Dr. Hao Xu
Dr. Xu leads the tree fruit physiology program at Summerland Research and Development Centre. Her team aim to elucidate how fruit yield, fruit quality and tree resilience of apple and sweet cherry respond to horticultural managements and environmental stresses.
Current research and/or projects
Dr. Xu's current research projects investigate the impacts of horticultural managements on reducing biotic and abiotic stress pressure, enhancing plant resilience, stabilizing yield, and improving fruit quality, in apple and sweet cherry. The horticultural approaches of focus are adjusting leaf-fruit ratio by pruning and crop load management, scheduling irrigation based on plant needs, as well as selecting suitable rootstocks for specific cultivars and micro-environments. On the fundamental level, the research team tries to elucidate how photosynthetic source-sink relations and rootstock resource use efficiency influence floral bud quality, fruit dry matter accumulation and carbohydrate allocation within the tree crops. The knowledge generated can facilitate decision making on how to maintain tree canopy, how to manage crop load, and how to select the most suitable rootstock-scion combination, for a more sustainable future of tree fruit production.
Research and/or project statements
A list of her key publications in the field of plant physiology
1. H Xu, JJ Zwiazek. 2020. Fungal aquaporins in ectomycorrhizal root water transport. Frontiers in Plant Science 11: 302.
2. P Zhang, Z Cui, H Xu, et al. 2020. Thirst or Malnutrition: The impacts of invasive insect Agrilus mali on the physiological status of wild apple trees. Forests 11: 440.
3. X Tan, H Xu, S Khan, et al. 2018. Plant water transport and aquaporins in oxygen-deprived environments. Journal of Plant Physiology 227: 20-30.
4. JJ Zwiazek, H Xu, X Tan, et al. 2017. Significance of oxygen transport through aquaporins. Scientific Reports 7: 1-11.
5. H Xu, M Kemppainen, W El Kayal, et al. 2015. Overexpression of Laccaria bicolor aquaporin JQ585595 alters root water transport properties in ectomycorrhizal white spruce (Picea glauca) seedlings. New Phytologist 205: 757-770.
6. A Navarro‐RóDenas, H Xu, M Kemppainen, et al. 2015. Laccaria bicolor aquaporin LbAQP1 is required for Hartig net development in trembling aspen (Populus tremuloides). Plant, Cell & Environment 38: 2475-2486.
7. H Xu, JEK Cooke, JJ Zwiazek. 2013. Phylogenetic analysis of fungal aquaporins provides insight into their possible role in water transport of mycorrhizal associations. Botany 91: 495-504.
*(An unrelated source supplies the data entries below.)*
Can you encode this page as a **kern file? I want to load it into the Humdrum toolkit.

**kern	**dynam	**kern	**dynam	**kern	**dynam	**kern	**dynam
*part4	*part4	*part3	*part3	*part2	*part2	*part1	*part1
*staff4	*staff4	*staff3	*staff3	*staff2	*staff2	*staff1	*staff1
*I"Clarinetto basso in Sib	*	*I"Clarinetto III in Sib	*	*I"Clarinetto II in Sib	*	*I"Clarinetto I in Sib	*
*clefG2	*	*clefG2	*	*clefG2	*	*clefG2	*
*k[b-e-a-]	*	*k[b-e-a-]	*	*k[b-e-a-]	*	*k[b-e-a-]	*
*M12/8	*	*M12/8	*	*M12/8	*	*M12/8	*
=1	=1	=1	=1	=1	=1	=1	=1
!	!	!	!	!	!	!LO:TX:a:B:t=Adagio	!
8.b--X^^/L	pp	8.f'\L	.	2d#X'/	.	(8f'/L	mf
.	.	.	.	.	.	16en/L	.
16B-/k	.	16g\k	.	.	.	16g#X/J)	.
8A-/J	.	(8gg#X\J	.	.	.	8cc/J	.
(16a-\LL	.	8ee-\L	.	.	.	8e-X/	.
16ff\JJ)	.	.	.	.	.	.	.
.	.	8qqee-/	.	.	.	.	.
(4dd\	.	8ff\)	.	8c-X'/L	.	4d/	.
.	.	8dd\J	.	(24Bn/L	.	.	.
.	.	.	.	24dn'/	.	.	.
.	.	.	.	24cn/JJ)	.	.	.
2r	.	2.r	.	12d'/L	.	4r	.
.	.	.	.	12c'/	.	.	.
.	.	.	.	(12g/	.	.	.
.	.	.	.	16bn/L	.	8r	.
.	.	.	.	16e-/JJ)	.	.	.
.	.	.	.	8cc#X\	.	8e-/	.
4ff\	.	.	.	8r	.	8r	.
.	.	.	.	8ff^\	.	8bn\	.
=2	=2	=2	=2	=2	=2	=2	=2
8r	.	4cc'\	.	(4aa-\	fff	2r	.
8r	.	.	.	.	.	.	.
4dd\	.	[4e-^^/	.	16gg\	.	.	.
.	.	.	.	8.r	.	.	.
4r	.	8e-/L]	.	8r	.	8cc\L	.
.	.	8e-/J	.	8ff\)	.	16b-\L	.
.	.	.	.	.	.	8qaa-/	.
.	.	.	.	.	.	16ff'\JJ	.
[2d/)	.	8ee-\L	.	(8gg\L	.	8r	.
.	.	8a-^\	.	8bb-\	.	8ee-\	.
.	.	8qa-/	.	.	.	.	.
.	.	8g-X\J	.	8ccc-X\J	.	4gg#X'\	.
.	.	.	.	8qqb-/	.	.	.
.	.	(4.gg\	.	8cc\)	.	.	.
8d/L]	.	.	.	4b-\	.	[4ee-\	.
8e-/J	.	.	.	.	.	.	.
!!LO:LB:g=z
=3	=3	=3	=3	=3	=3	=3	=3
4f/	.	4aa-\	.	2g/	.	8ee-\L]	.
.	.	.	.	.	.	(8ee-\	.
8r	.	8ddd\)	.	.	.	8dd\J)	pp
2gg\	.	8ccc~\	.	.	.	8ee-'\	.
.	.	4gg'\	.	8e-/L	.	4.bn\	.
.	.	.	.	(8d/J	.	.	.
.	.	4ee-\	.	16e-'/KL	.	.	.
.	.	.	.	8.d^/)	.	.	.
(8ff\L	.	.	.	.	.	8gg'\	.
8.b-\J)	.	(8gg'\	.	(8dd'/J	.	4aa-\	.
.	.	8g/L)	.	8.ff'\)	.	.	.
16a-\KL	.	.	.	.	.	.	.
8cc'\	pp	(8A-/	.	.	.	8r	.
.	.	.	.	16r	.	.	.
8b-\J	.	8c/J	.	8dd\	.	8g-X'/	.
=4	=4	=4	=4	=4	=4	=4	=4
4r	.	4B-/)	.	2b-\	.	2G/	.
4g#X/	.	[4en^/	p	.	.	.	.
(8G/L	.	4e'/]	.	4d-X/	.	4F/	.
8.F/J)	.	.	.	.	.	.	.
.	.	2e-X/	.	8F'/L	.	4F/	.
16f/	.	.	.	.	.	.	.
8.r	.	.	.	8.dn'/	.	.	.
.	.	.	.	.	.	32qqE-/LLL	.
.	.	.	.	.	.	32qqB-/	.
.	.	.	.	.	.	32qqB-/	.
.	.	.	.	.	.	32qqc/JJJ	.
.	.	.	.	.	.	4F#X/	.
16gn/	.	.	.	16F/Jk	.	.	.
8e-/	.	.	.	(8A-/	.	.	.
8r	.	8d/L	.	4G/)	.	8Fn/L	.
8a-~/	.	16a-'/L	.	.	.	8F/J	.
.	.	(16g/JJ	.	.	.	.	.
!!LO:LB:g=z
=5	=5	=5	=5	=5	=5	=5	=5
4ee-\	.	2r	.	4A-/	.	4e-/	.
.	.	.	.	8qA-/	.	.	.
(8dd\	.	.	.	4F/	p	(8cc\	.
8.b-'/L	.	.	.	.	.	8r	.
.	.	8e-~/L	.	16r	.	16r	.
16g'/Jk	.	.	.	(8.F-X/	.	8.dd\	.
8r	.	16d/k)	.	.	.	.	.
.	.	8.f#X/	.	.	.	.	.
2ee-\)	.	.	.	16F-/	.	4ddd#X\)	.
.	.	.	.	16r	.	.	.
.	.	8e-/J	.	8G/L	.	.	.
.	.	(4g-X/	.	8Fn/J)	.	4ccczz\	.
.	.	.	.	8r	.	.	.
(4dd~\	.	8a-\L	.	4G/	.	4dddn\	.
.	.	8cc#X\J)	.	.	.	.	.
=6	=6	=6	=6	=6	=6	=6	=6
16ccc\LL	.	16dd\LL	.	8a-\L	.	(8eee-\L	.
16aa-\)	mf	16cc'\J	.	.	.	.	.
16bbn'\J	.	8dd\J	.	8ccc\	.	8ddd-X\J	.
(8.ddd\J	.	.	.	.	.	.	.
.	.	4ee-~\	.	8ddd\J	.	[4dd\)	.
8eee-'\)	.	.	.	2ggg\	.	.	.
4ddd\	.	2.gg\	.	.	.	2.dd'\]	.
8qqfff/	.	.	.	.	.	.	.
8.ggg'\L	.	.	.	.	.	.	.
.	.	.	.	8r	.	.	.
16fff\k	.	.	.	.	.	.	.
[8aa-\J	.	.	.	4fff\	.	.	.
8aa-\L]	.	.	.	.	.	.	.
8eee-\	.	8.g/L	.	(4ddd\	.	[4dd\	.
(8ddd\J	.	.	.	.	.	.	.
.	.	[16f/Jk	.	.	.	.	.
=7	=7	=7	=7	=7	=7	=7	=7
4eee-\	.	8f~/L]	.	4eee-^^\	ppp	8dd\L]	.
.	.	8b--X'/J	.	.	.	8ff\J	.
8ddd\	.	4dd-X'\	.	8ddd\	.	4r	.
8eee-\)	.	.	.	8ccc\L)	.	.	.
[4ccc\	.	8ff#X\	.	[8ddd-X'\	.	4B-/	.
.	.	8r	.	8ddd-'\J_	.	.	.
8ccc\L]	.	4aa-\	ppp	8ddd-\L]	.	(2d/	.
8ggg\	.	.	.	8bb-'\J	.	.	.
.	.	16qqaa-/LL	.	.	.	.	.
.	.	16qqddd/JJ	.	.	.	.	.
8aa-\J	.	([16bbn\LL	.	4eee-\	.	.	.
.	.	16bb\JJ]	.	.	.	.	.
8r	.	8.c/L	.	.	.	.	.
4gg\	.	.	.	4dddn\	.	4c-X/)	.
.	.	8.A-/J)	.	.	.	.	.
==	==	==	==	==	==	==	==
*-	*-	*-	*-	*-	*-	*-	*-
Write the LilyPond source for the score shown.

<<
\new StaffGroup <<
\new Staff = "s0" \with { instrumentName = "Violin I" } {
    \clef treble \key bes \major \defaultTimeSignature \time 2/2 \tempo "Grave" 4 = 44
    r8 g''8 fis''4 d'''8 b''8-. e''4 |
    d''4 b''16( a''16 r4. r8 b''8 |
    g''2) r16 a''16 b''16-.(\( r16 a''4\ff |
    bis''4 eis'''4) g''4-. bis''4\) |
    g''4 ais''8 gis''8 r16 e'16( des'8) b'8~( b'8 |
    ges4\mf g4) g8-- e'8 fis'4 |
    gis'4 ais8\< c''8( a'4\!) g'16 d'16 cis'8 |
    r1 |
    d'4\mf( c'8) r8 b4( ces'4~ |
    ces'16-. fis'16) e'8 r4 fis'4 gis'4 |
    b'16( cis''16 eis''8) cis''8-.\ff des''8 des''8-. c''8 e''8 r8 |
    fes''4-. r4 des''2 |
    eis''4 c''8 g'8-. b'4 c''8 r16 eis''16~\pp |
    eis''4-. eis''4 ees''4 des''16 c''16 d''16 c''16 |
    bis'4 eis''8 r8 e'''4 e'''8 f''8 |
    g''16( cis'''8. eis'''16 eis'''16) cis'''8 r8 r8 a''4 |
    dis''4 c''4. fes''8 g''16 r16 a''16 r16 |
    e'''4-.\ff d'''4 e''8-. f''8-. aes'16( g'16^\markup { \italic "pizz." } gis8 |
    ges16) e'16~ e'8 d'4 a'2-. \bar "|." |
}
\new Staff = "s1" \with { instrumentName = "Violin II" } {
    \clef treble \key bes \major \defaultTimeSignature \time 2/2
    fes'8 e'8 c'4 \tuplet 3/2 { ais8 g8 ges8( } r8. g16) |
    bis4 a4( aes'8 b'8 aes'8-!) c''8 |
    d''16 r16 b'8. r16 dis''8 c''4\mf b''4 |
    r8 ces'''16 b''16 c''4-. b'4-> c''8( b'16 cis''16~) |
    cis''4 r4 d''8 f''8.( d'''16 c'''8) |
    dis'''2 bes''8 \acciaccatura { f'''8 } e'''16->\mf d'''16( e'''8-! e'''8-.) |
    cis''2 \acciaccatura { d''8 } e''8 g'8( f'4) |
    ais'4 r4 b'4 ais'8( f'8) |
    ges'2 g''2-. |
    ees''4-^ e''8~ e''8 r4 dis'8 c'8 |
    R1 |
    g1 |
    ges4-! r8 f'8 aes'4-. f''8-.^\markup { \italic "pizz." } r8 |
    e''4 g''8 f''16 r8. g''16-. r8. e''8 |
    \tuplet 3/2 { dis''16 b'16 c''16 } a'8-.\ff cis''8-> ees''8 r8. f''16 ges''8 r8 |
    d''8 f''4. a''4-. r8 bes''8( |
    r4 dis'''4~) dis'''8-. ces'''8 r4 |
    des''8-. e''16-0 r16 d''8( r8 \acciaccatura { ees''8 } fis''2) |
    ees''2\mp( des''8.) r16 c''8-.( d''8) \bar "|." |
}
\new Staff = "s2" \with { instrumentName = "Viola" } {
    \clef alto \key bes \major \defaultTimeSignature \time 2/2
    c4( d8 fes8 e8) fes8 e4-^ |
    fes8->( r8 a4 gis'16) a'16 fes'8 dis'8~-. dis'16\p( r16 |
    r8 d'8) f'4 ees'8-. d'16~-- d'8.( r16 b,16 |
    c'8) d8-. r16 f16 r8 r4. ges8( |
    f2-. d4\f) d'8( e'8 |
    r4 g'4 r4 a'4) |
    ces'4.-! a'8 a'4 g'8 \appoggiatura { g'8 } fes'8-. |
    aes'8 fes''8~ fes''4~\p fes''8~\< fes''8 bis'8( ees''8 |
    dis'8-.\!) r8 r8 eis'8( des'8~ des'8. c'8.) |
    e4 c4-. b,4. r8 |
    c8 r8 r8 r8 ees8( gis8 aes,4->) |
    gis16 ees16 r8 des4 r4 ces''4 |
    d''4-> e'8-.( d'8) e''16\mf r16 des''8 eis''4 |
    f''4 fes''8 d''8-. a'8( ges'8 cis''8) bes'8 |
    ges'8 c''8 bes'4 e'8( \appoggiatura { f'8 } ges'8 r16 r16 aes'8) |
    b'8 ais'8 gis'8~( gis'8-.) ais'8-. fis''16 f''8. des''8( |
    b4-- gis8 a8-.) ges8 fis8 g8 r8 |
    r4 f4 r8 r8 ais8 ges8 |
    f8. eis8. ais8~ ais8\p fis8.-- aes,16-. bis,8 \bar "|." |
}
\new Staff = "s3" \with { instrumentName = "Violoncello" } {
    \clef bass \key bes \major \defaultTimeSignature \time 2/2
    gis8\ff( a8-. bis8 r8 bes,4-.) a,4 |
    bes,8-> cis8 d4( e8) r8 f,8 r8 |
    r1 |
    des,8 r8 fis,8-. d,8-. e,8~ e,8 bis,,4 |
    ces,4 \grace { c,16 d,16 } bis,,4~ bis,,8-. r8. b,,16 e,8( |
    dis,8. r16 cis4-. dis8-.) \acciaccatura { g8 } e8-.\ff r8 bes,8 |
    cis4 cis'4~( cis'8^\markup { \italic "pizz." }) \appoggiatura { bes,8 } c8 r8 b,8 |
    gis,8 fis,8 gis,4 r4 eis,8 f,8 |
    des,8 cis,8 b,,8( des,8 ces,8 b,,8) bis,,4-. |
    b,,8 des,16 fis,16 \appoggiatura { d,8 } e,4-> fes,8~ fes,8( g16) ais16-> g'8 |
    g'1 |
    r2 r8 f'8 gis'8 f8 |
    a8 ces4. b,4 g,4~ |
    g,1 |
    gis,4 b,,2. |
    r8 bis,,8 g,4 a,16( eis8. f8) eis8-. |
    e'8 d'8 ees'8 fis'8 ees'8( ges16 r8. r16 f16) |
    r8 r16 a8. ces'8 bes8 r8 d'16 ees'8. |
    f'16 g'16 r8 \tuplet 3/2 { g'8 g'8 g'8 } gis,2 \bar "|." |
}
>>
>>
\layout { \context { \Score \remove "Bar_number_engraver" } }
8. H Xu, Y Li, G Xu, T Zou. 2007. Ecophysiological response and morphological adjustment of two Central Asian desert shrubs towards variation in summer precipitation. Plant, Cell & Environment 30: 399-409.
9. H Xu, Y Li. 2006. Water-use strategy of three central Asian desert shrubs and their responses to rain pulse events. Plant and Soil 285: 5-17.
10. Y Li, H Xu, S Cohen. 2005. Long‐term hydraulic acclimation to soil texture and radiation load in cotton. Plant, Cell & Environment 28: 492-499.
Professional activities / interests
Besides her currently ongoing research in tree fruit production physiology, Dr. Xu looks into opportunities for the use of biological ingredients such as mycorrhiza and plant-based fertilizers in horticulture of woody perennials. She also remains strong interest in the roles of aquaporins in plant-water relations.
Education and awards
Ph.D. in Forest Biology and Management, University of Alberta
Ph.D. in Plant Ecology, Chinese Academy of Sciences
Dr. Xu is a professional agrologist in British Columbia Institute of Agrologists.